The fancy lady had parked just down the street, walking to the building with a controlled swivel, her purse held close against her hip. All the thong queens and high-school honeys flashing it for free on the beach, but this lady with her power suit and self-control got him stoked. He had been tempted to turn on the wipers to get a better look at her as she crossed the street, but he didn’t want to give away his position.

Shaq got fouled taking a shot, which bounced around the rim before rolling out. The air went out of the arena—the Butcher could feel it as acutely as if he were really there. He pounded on the steering wheel, the heavy plastic vibrating with the blows. Shaq was a dominating center but a brick foul-throw shooter.

The lady kept climbing, caught for a moment in a stairwell light. The Butcher checked out her tight ass for a moment until she moved higher, into shadow.

Shaq’s first foul shot was an airball. The arena crowd was silent. The Butcher had to resist the impulse to tear the steering wheel off and beat someone to death with it.

The lady reached the third-floor landing, looked around, and then turned right. Unbelievable. She was knocking on Jimmy Gage’s front door. Up until that moment the Butcher had been considering going one on one with the lady, but that ruined it for him. Chalk it up as one more thing Jimmy was going to have to answer for.

The rain beat down suddenly on the roof of the car, and the Butcher jerked. When he peered through the windshield again, the lady was gone.
Inside.
The Butcher adjusted his seat, trying to get comfortable, the busted springs groaning under him. Ridiculous for someone his size to be stuck driving around in a junked-out Geo Metro anyway. Twenty-nine years old, and the Butcher was driving a toy car. The best gas mileage on the market and every penny counted, but it still added up to shit car, shit life. Do the math.

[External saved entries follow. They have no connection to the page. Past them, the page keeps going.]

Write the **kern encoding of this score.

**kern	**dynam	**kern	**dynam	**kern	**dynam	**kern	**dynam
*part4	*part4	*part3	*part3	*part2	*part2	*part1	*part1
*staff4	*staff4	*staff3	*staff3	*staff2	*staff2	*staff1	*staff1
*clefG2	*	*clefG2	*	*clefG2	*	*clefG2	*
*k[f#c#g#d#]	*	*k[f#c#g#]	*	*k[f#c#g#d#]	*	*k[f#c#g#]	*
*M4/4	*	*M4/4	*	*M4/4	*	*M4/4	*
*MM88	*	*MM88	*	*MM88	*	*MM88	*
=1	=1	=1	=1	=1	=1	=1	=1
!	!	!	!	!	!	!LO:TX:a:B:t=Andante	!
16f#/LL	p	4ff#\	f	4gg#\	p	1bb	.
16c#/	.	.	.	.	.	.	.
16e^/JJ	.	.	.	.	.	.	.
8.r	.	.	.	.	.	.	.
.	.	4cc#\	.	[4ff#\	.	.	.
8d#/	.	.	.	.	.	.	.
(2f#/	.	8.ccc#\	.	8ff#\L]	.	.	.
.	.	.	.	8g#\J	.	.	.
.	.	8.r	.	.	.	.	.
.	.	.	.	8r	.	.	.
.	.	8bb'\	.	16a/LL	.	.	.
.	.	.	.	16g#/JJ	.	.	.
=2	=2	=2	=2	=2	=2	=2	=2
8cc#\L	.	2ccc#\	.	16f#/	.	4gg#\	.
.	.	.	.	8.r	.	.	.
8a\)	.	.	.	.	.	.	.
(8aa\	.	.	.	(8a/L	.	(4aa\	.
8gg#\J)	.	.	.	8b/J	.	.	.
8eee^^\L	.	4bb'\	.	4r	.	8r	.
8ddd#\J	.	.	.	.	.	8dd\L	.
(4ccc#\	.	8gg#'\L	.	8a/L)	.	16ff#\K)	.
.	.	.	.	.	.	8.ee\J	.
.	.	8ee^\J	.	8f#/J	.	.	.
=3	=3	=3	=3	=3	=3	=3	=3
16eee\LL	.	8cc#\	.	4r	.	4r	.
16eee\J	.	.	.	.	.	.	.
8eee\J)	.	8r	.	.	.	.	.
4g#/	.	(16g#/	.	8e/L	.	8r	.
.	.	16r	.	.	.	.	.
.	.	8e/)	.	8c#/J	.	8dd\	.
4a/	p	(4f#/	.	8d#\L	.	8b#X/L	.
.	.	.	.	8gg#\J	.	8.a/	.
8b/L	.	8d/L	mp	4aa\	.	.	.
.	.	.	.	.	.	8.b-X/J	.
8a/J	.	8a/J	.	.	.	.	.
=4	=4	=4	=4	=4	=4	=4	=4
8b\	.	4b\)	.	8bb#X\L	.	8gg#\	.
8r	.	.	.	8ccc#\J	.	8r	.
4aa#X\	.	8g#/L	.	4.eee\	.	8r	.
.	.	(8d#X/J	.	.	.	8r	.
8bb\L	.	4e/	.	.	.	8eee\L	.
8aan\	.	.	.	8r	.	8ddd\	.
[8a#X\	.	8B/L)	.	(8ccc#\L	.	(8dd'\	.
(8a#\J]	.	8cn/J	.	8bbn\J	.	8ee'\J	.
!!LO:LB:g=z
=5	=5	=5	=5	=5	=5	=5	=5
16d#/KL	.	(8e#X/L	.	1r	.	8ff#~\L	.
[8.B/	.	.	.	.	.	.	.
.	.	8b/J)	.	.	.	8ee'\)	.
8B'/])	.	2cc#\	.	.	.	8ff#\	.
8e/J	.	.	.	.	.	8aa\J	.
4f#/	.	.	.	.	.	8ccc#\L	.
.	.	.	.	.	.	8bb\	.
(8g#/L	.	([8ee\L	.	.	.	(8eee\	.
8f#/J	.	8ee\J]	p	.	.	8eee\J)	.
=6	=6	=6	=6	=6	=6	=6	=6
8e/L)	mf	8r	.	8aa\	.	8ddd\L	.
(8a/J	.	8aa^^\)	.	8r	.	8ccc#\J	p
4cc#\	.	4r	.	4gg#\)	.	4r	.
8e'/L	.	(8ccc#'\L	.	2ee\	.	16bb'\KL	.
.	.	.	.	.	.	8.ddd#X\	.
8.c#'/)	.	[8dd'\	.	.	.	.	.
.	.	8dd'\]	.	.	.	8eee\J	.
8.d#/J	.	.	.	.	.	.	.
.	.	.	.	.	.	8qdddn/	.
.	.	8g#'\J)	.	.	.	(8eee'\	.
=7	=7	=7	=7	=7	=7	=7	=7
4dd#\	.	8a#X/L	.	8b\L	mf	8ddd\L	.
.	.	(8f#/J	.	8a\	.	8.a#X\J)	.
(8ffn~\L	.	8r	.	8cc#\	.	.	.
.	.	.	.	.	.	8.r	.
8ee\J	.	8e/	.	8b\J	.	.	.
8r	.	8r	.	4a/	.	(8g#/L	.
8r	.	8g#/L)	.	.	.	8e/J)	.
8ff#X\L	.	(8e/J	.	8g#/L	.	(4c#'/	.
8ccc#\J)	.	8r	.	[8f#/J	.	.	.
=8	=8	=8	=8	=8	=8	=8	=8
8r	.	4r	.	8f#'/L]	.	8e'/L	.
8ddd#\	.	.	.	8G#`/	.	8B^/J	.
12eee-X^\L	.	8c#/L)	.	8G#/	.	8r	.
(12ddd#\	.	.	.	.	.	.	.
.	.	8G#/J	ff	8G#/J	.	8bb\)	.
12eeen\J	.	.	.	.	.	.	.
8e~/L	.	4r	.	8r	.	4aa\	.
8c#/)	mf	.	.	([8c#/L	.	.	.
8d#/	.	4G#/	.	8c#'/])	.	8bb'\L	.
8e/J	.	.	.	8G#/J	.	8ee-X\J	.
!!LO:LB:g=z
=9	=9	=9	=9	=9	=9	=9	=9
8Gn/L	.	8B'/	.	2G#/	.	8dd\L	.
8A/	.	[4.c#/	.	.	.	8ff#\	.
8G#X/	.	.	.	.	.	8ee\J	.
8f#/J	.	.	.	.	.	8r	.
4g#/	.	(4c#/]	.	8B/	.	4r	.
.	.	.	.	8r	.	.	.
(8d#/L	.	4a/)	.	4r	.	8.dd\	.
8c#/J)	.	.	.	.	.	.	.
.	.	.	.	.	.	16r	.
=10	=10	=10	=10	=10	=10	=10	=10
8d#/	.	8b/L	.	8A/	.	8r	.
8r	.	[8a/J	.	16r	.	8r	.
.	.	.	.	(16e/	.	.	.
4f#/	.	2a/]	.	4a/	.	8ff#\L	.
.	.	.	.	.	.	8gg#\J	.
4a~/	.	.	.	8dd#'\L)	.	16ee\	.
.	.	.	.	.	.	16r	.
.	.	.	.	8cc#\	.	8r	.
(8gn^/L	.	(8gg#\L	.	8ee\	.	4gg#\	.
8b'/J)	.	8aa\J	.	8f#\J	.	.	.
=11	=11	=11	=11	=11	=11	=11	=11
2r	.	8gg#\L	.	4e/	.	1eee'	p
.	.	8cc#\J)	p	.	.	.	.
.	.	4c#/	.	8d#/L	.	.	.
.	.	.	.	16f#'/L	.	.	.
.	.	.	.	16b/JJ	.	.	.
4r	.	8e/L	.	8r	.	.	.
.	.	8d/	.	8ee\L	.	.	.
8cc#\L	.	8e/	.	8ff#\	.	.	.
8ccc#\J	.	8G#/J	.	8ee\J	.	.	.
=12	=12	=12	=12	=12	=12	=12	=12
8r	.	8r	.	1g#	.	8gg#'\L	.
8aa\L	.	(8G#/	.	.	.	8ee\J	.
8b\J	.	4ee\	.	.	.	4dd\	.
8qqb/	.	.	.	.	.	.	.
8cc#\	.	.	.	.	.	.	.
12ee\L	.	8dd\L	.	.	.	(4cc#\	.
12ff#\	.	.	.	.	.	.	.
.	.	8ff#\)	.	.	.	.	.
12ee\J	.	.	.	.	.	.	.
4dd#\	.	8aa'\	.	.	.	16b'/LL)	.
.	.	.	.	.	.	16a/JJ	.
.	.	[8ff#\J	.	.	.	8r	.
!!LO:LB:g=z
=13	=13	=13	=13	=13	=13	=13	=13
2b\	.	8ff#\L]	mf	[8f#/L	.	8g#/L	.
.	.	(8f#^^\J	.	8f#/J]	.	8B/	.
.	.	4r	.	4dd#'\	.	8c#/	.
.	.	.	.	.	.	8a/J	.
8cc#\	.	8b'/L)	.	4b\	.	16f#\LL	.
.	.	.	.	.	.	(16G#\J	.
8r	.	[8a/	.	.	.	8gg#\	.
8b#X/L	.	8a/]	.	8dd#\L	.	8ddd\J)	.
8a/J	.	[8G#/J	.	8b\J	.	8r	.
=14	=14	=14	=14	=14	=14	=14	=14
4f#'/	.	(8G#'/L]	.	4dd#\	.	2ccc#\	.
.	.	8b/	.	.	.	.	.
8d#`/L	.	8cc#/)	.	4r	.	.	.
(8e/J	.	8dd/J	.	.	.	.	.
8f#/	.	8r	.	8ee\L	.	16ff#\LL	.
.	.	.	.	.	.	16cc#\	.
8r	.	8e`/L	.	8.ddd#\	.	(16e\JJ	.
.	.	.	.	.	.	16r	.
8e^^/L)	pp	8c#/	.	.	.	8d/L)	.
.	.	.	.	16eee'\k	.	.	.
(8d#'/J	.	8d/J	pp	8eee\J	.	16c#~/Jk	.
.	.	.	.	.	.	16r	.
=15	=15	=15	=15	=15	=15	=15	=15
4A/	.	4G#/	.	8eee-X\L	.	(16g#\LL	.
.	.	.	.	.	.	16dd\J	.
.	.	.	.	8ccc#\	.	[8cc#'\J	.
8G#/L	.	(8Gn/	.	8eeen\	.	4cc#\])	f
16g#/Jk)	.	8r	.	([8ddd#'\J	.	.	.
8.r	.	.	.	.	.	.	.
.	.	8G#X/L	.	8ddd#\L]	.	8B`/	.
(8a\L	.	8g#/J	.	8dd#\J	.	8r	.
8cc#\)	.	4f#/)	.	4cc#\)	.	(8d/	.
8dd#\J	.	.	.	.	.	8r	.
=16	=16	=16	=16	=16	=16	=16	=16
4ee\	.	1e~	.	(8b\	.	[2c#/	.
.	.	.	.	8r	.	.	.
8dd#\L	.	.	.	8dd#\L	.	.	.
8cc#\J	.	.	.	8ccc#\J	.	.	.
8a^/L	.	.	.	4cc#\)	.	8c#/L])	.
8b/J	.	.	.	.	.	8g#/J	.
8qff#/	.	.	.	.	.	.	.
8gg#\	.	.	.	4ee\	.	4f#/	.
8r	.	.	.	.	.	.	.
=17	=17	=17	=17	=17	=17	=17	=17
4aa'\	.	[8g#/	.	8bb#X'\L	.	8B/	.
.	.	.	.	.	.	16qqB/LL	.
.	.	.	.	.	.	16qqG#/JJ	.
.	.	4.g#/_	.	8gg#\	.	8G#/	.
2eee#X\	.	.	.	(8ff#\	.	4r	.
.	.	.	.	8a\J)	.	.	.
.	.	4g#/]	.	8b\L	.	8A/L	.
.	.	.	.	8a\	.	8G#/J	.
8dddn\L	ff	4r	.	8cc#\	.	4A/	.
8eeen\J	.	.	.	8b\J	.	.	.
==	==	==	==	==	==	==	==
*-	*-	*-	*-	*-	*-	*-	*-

The Butcher—that wasn’t really his name, it was just something Jimmy Gage had stuck him with. No matter how much the Butcher tried to ignore the name, threatening those who used it, the tag had stuck. Soon enough he was going to take his real name back. Take his life back too.

Shaq bounced the ball prior to taking his second foul shot.
Bounce
bounce bounce.
The announcer was so tense he sounded like he was going to cry.
Bounce bounce bounce.
Take the fucking shot, Shaq!

Shaq did. The Butcher closed his eyes, seeing that perfect arc. The radio squawked, and the Butcher opened his eyes.
“Nothing but
net, ladies and gentlemen!”
The Butcher watched Jimmy Gage’s front door, hearing the crowd cheer over the radio, feeling the blood pounding in his temples. Lakers up by one. That was sweet, but for the kind of money Shaq was paid, he should have made them both.